Scleromyxedema has no approved diagnostic criteria or diagnostic codes. “We don’t know the cause, although it is universally associated with monoclonal proteins. But how that connects with other aspects of the disease is not clear,” Dr. Hummers says. All but one of the 15 patients she studied had monoclonal gammopathy of undetermined significance in their blood plasma.
Franco Rongioletti, MD, chair of the Unit of Dermatology at the University of Cagliari, Italy, and colleagues have also reported on case studies of European scleromyxedema patients and progress in developing diagnostic criteria and lines of treatment.2 They found monoclonal gammopathy in 27 of 30 patients and confirmed that scleromyxedema is a chronic and unpredictable disease with severe systemic manifestations and a guarded prognosis.

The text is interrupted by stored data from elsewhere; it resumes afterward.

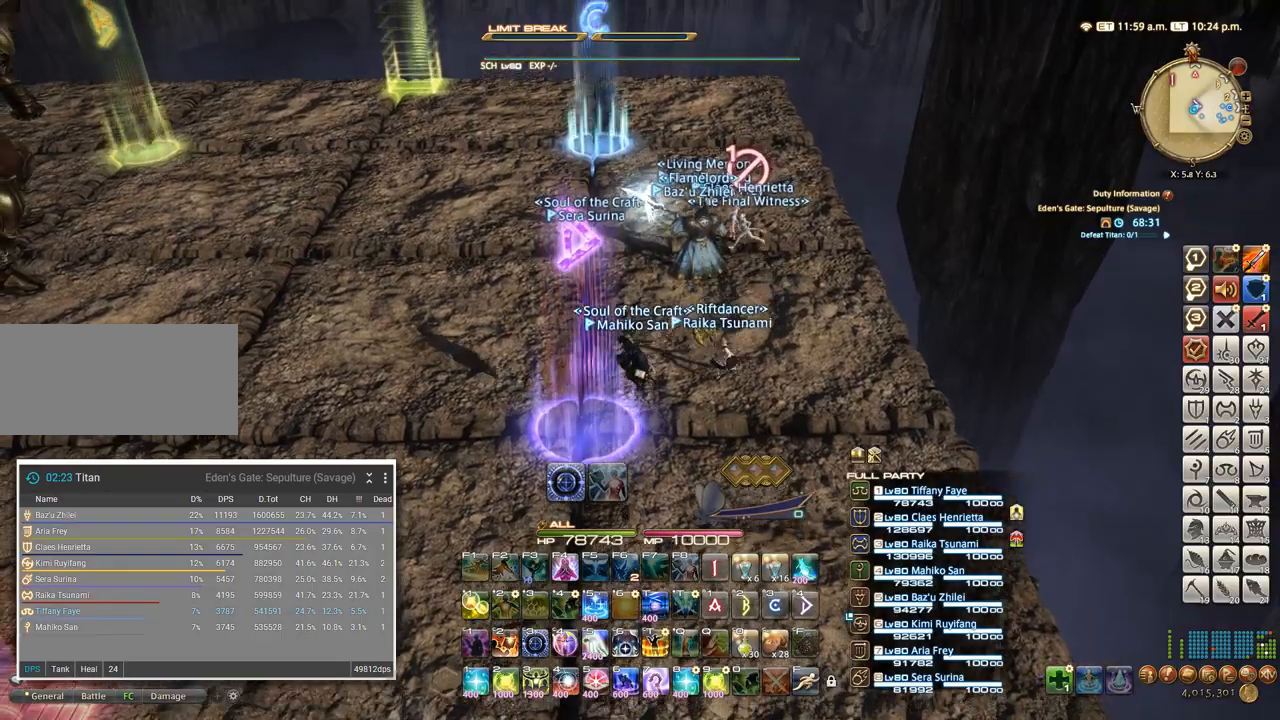
{"keys": [], "events": [[384, "space", "down"], [500, "space", "up"]]}
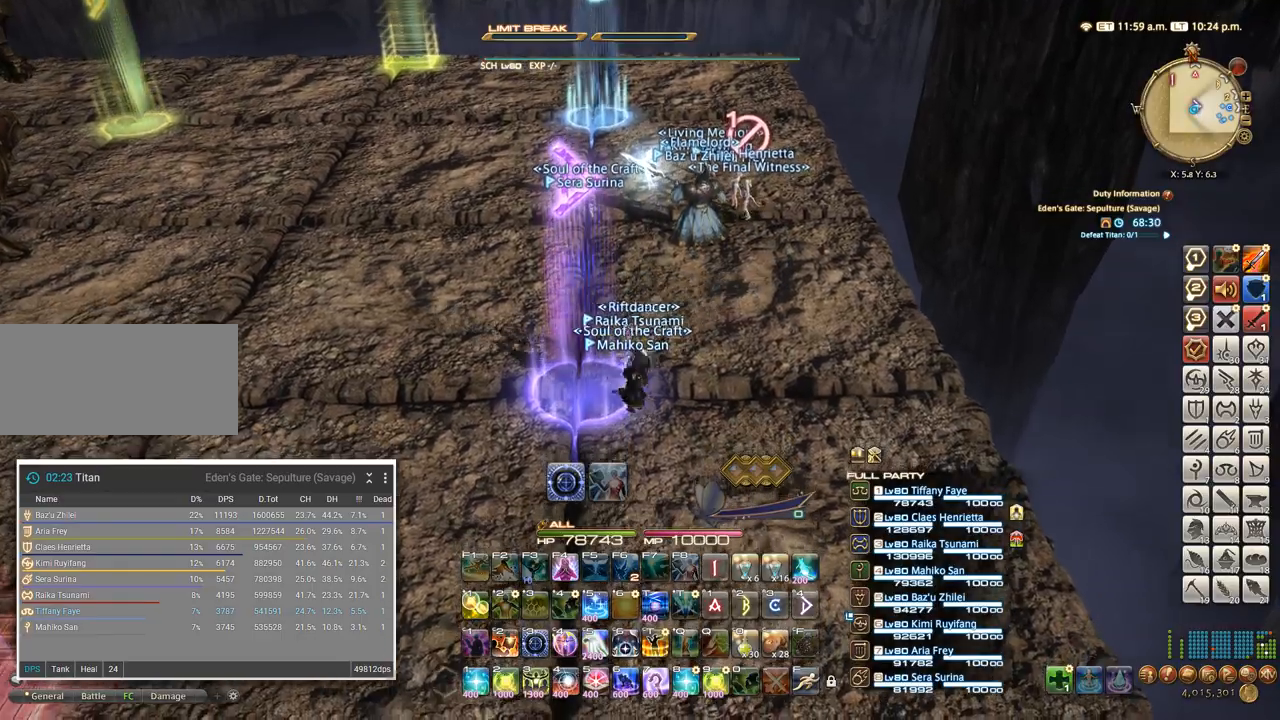
{"keys": [], "events": []}
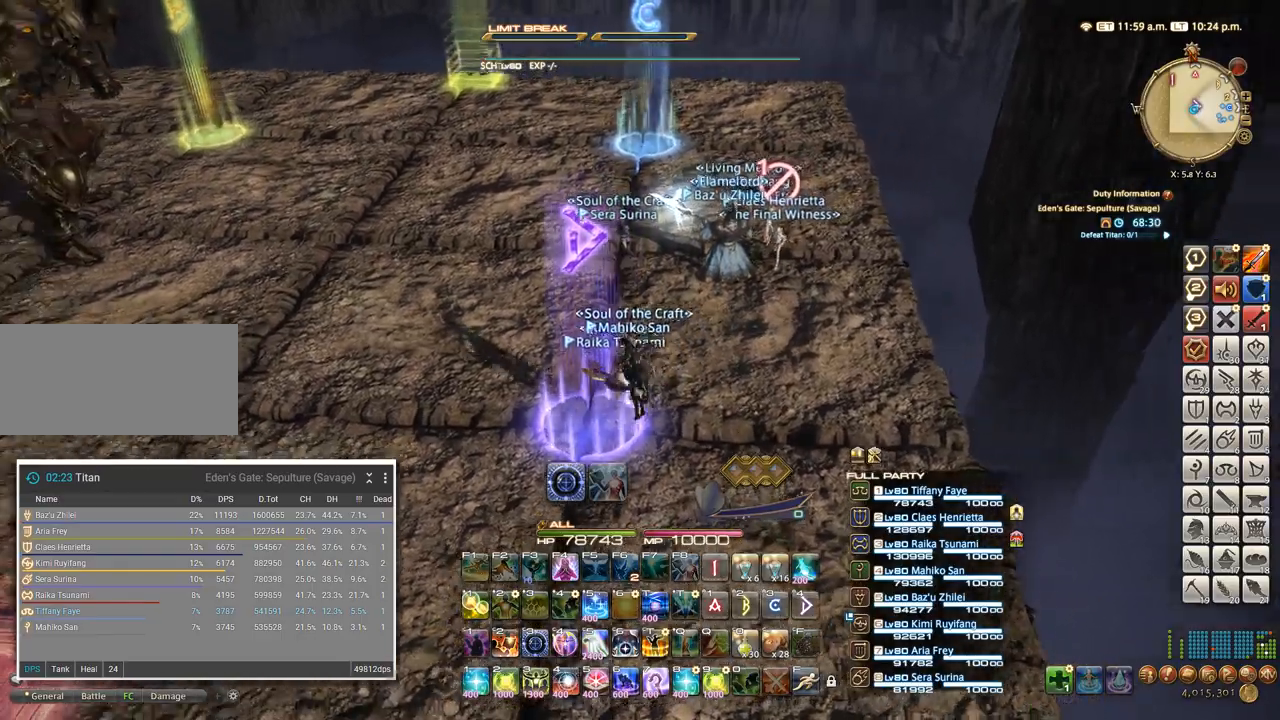
{"keys": [], "events": [[284, "space", "down"], [417, "space", "up"]]}
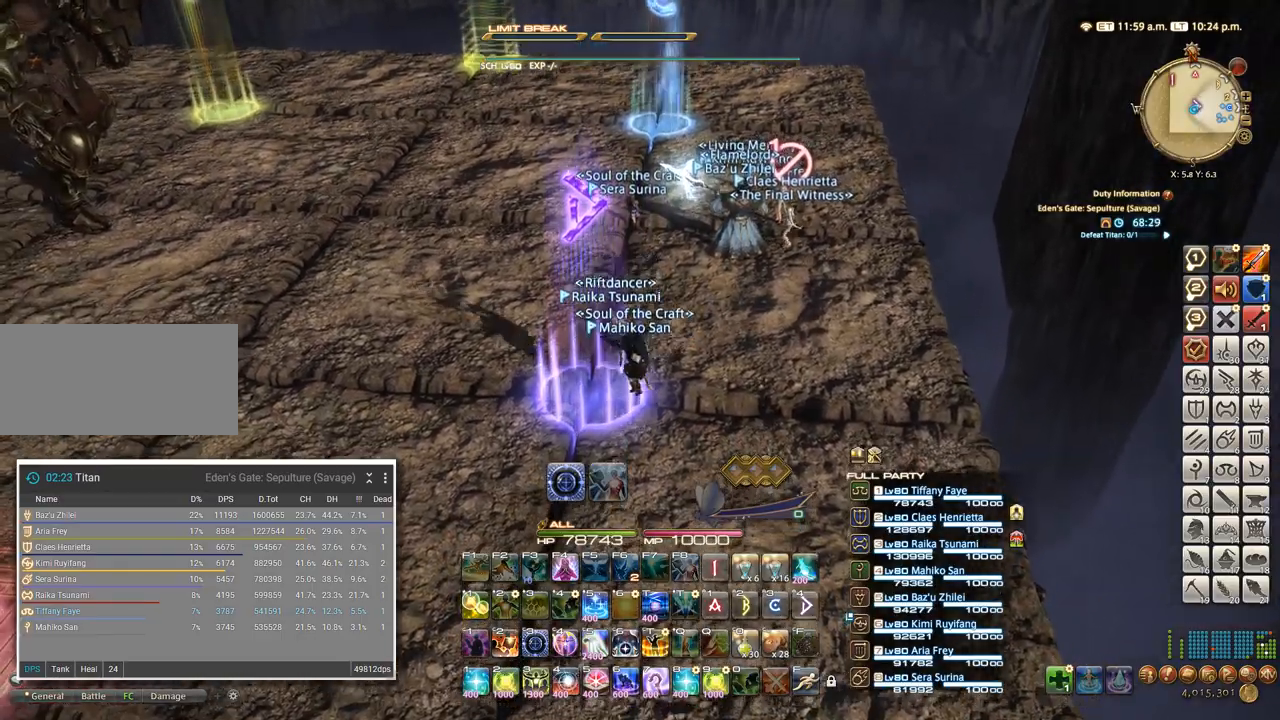
{"keys": ["d", "w"], "events": [[284, "w", "down"], [384, "d", "down"]]}
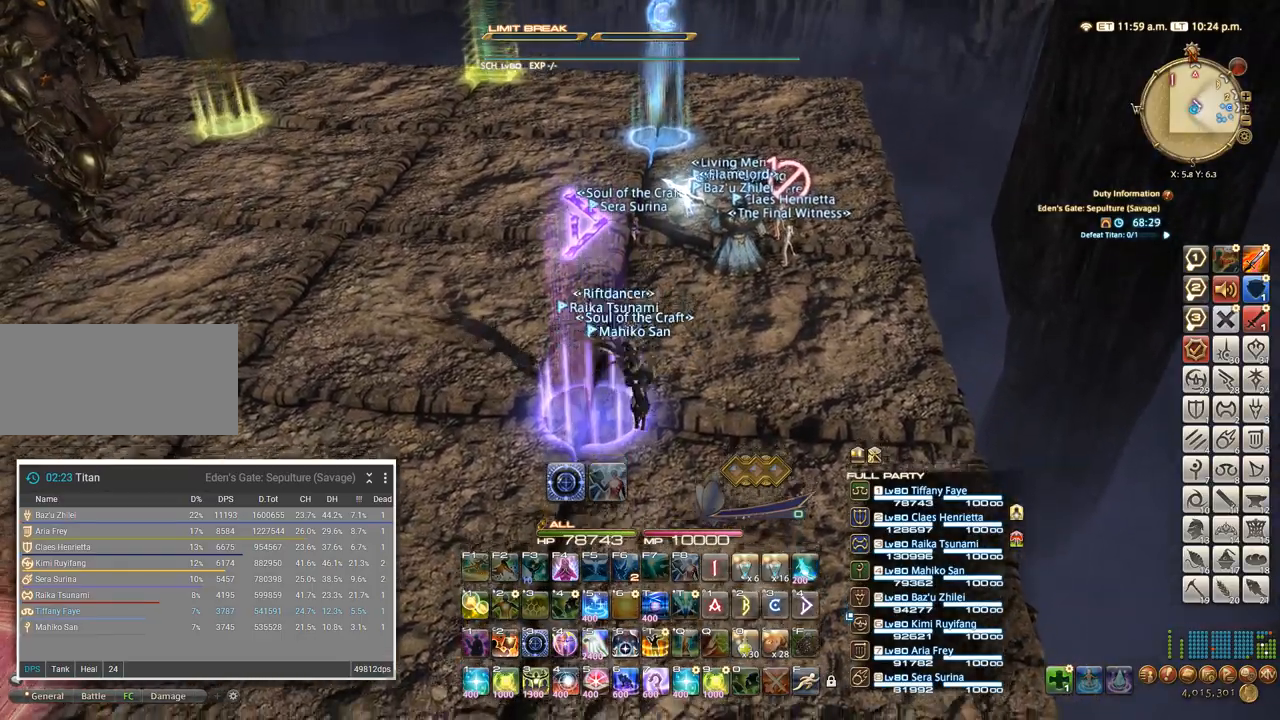
{"keys": ["d", "w"], "events": []}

Treatment Almost Always Succeeds
“What landed scleromyxedema on my plate at the Scleroderma Center is that we had seen a couple of case reports about its treatment with intravenous immunoglobulin (IVIG). Then we picked up a few patients of our own and successfully treated them with IVIG,” Dr. Hummers tells The Rheumatologist.
But immunoglobulin comes with complications, including potential for blood clotting during treatment. A bigger problem? Its high cost, up to $15,000 per treatment, initially given monthly. “We also need to infuse it very slowly. It takes two to five days, with a home healthcare nurse present, to administer a single dose,” says Dr. Hummers.